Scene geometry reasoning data
== == ==

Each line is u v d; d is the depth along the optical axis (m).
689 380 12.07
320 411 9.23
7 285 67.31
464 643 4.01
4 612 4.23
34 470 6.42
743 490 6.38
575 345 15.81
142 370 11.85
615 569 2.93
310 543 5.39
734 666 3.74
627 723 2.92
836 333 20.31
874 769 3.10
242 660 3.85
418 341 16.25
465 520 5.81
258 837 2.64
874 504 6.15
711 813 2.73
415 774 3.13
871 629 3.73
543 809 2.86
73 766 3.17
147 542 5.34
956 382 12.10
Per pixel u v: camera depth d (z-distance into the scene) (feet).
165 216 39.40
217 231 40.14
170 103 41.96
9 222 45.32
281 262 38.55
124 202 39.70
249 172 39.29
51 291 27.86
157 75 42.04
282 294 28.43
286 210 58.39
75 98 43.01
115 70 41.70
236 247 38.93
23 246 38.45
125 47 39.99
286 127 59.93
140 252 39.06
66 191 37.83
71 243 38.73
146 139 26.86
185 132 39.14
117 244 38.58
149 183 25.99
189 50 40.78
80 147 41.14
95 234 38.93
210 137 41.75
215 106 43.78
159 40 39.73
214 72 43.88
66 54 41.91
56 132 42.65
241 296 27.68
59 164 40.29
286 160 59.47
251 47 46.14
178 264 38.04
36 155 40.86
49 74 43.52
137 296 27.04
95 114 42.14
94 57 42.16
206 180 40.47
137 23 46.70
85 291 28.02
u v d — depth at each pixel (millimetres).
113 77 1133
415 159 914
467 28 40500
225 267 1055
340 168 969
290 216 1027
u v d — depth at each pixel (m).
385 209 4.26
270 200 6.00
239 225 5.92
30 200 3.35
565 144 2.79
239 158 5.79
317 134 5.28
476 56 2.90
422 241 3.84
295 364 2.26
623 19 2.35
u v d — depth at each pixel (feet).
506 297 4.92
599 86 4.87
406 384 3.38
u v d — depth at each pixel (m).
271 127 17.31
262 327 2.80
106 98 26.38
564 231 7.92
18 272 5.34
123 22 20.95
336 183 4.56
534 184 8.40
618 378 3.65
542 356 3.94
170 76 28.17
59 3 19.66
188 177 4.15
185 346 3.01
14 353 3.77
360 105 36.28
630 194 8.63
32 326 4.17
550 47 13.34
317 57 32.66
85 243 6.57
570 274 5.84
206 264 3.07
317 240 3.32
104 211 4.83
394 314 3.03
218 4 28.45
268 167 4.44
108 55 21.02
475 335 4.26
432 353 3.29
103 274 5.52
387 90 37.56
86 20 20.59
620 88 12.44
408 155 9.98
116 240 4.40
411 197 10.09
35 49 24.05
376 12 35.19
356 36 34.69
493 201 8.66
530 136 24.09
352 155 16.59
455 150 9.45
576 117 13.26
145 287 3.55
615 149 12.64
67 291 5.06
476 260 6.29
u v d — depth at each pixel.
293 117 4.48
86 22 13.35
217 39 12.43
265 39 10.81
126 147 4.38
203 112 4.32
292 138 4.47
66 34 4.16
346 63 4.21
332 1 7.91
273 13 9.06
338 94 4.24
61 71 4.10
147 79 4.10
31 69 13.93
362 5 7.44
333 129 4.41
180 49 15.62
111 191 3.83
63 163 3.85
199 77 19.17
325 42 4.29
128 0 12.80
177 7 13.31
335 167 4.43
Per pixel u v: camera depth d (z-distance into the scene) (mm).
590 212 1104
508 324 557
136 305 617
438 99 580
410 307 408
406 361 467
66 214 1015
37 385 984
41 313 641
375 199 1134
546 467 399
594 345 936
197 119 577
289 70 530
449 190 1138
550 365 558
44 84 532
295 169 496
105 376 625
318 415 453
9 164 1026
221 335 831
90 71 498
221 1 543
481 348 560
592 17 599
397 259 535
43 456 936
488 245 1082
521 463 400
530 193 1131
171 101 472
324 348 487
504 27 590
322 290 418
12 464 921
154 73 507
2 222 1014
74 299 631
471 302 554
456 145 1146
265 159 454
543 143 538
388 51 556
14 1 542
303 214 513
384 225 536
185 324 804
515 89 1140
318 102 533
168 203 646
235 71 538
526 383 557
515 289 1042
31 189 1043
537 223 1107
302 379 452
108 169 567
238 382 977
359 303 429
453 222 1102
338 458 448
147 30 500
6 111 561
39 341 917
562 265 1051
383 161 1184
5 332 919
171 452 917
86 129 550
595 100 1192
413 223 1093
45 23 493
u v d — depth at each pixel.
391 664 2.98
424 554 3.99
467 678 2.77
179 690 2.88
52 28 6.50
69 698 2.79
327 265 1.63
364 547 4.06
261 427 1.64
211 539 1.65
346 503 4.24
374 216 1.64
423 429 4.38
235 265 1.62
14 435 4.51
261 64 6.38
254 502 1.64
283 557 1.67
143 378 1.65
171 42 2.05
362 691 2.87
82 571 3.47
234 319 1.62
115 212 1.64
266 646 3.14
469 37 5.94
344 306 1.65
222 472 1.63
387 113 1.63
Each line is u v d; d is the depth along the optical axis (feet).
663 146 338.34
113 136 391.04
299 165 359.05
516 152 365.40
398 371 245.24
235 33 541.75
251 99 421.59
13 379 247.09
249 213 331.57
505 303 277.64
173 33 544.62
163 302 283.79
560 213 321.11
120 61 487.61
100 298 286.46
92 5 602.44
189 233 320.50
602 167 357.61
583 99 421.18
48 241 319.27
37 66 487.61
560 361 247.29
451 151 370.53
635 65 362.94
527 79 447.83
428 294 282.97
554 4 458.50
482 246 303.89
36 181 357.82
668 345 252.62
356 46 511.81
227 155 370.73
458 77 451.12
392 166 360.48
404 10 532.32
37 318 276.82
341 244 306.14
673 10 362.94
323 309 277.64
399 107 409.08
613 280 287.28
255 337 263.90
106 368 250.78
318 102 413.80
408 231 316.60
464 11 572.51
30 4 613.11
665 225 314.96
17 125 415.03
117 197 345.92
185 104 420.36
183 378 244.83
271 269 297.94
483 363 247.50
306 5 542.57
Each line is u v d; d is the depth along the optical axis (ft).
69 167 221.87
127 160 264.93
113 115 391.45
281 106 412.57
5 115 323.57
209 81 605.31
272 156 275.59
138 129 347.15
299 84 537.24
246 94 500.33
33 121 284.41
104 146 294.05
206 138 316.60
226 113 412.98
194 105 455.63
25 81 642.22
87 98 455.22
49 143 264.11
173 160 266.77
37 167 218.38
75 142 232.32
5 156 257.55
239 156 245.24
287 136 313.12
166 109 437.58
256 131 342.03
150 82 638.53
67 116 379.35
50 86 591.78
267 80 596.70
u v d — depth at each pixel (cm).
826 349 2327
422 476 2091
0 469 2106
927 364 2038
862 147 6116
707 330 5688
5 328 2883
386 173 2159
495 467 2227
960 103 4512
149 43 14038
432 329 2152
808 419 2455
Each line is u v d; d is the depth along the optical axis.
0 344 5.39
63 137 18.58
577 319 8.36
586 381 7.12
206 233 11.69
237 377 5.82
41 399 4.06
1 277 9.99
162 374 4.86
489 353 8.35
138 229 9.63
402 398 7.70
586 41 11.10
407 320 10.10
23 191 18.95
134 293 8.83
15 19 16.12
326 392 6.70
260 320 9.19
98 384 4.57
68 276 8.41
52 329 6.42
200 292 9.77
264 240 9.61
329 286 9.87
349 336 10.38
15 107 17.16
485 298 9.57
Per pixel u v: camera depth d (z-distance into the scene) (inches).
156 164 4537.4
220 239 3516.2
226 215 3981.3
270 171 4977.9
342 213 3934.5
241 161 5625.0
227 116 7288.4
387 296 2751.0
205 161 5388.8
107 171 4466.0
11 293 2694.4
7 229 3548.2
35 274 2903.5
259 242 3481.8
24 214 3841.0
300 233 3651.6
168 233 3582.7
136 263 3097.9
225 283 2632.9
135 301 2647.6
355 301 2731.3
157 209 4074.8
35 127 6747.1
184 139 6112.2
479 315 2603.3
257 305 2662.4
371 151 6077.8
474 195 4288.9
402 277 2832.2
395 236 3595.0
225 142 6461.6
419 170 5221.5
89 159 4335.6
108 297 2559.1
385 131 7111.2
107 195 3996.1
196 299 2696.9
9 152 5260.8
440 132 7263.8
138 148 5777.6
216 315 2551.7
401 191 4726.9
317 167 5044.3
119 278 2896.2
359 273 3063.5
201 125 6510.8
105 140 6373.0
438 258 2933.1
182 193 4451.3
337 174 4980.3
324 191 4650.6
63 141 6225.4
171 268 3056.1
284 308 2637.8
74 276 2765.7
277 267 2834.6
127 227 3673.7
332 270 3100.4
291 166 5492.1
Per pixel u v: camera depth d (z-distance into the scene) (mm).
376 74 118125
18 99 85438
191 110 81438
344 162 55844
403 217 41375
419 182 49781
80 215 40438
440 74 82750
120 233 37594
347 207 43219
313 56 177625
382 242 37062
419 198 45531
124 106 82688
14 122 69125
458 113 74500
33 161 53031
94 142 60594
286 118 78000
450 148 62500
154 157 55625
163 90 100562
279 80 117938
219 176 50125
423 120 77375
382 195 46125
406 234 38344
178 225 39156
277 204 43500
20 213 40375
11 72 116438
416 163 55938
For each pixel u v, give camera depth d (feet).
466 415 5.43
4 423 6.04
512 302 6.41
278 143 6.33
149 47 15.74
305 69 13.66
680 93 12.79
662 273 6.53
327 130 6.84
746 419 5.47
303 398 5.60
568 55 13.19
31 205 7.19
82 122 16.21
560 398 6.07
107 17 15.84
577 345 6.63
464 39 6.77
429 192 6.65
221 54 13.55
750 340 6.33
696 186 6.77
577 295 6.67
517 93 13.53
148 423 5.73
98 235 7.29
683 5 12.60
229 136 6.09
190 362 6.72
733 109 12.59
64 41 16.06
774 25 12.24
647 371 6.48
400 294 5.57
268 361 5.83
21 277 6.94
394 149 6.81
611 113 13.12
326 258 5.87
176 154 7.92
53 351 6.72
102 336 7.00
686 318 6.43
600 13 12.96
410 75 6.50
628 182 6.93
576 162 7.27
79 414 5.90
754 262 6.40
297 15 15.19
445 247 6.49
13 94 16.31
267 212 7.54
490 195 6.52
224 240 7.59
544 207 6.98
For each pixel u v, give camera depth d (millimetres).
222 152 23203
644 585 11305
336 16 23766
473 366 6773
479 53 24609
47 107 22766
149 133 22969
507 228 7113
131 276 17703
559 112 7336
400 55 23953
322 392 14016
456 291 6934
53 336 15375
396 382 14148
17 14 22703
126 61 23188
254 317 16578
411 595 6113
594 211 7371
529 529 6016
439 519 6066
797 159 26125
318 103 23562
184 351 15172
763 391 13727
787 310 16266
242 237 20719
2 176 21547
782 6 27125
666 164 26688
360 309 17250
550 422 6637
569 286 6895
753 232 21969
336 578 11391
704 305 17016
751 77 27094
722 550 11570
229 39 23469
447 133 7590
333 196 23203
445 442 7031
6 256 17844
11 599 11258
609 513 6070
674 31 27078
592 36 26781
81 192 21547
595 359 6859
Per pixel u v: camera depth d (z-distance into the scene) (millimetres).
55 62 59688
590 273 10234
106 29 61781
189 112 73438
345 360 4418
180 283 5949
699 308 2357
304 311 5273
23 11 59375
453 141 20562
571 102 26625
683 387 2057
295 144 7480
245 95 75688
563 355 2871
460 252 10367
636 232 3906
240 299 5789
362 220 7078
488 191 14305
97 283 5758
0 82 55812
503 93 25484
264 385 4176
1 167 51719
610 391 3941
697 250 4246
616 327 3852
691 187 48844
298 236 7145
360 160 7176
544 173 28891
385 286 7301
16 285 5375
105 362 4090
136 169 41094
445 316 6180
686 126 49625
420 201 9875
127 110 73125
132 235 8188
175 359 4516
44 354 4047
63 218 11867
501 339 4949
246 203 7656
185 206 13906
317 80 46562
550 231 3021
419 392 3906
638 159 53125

== == ==

== About this task ==
Starting at the line above that contains "445 442 7031", write out each line exactly until the line that contains "445 316 6180" has been written, and stop there.

== Task solution ==
445 442 7031
6 256 17844
11 599 11258
609 513 6070
674 31 27078
592 36 26781
81 192 21547
595 359 6859
Per pixel u v: camera depth d (z-distance into the scene) (millimetres).
55 62 59688
590 273 10234
106 29 61781
189 112 73438
345 360 4418
180 283 5949
699 308 2357
304 311 5273
23 11 59375
453 141 20562
571 102 26625
683 387 2057
295 144 7480
245 95 75688
563 355 2871
460 252 10367
636 232 3906
240 299 5789
362 220 7078
488 191 14305
97 283 5758
0 82 55812
503 93 25484
264 385 4176
1 167 51719
610 391 3941
697 250 4246
616 327 3852
691 187 48844
298 236 7145
360 160 7176
544 173 28891
385 286 7301
16 285 5375
105 362 4090
136 169 41094
445 316 6180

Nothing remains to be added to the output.